Texte

C'est à cette adresse qu'est domiciliée Cynthia Teinaore, gérante de la société Rugby Store NC (NC pour Nouvelle-Calédonie), à laquelle l'arrière international a confié son image, enregistrée au registre du commerce de Papeete, à Tahiti. C'est aussi au 18 avenue de Landouge qu'est par exemple domiciliée la société Bleu et Jaune Invest, dirigée par Mourad Finances puisque Mourad Boudjellal était conseillé par maître Dubois dans le cadre du rachat du club de foot de Hyères. « 18 avenue Landouge, c'est l'adresse de mon comptable », nous dit Cynthia Teinaore.
Il n'a pas été simple de situer ni de contacter madame Teinaore, aujourd'hui établie en Nouvelle-Calédonie. Outre Rugby Store NC, elle gère cinq autres sociétés, dont Pacific Heart. inscrite également au registre du commerce de Papeete. L'objet social de cette société est très large : promotion, réalisation, vente de concerts, de journaux ou revues, d'événements sportifs ; secrétariat d'artistes ; régie publicitaire ; merchandising ; import-export ; gestion immobilière... D'après nos informations, le Stade Toulousain a signé un contrat avec Pacific Heart, pour un montant de l'ordre de 500 000 euros selon plusieurs sources, une somme proche des emprunts de Melvyn Jaminet. Il était question du développement de la marque Stade Toulousain à l'international.

(Entrées de données enregistrées)
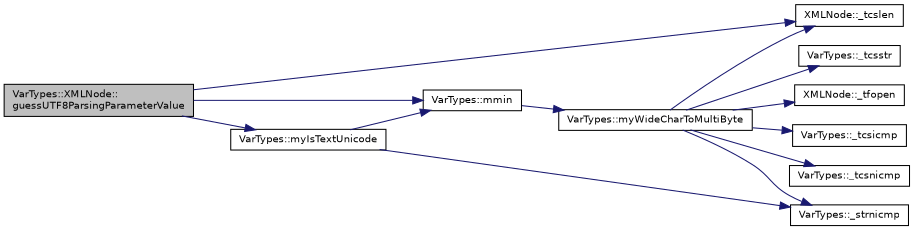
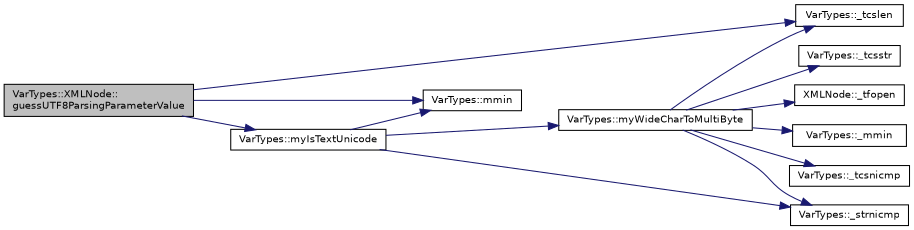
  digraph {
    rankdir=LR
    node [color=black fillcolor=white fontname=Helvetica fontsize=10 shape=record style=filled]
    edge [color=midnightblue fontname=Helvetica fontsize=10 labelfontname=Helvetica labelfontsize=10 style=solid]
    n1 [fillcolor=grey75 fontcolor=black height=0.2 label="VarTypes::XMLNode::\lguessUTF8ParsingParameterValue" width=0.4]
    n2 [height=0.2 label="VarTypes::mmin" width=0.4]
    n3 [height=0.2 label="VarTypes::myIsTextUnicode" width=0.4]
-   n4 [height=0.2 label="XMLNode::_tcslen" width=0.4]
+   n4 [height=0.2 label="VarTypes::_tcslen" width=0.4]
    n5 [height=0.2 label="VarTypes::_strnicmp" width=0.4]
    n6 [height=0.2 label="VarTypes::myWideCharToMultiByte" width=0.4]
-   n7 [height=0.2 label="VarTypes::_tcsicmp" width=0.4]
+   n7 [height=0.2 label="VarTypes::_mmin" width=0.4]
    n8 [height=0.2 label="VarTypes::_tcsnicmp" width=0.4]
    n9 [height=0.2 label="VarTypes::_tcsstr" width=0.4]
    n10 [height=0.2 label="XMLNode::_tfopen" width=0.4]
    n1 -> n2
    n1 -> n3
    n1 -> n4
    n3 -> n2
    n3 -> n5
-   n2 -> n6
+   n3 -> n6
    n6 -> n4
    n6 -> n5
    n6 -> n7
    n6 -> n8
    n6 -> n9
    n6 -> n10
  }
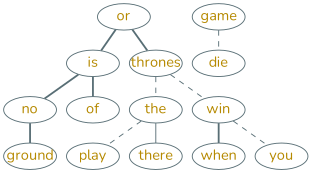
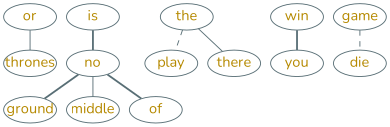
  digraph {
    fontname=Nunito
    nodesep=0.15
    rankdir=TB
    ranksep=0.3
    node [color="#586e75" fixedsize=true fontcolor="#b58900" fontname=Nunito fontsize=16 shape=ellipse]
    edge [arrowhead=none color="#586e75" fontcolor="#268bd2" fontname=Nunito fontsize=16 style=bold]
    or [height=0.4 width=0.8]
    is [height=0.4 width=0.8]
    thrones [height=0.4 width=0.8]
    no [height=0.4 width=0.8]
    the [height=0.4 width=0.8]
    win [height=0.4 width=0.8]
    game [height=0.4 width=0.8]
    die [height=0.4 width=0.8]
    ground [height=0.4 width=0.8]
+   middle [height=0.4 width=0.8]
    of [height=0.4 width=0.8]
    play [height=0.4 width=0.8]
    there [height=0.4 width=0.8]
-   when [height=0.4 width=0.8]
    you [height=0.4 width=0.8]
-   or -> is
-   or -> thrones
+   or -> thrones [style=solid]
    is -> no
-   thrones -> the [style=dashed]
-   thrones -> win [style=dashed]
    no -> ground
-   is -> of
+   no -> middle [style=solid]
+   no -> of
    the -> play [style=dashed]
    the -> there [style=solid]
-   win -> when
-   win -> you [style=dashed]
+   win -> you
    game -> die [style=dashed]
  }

Tâche écrite 1
Extrayez du texte le passage compris entre « Il n'a pas été » et « Toulousain à l'international. », ces deux segments inclus.
Tâche écrite 2
D'après le texte, combien d'autres sociétés Cynthia Teinaore gère-t-elle en plus de Rugby Store NC ?
Tâche écrite 3
Résumez le texte en deux phrases.
Appuyez-vous uniquement sur le texte.

Réponse écrite 1
Il n'a pas été simple de situer ni de contacter madame Teinaore, aujourd'hui établie en Nouvelle-Calédonie. Outre Rugby Store NC, elle gère cinq autres sociétés, dont Pacific Heart. inscrite également au registre du commerce de Papeete. L'objet social de cette société est très large : promotion, réalisation, vente de concerts, de journaux ou revues, d'événements sportifs ; secrétariat d'artistes ; régie publicitaire ; merchandising ; import-export ; gestion immobilière... D'après nos informations, le Stade Toulousain a signé un contrat avec Pacific Heart, pour un montant de l'ordre de 500 000 euros selon plusieurs sources, une somme proche des emprunts de Melvyn Jaminet. Il était question du développement de la marque Stade Toulousain à l'international.

Réponse écrite 2
Elle en gère cinq autres, dont Pacific Heart.

Réponse écrite 3
Cynthia Teinaore, gérante de Rugby Store NC, société enregistrée à Papeete à laquelle l'arrière international a confié son image, est domiciliée au 18 avenue de Landouge, qu'elle présente comme l'adresse de son comptable. Elle gère aussi Pacific Heart, avec laquelle le Stade Toulousain aurait signé un contrat d'environ 500 000 euros selon plusieurs sources, portant sur le développement de la marque Stade Toulousain à l'international.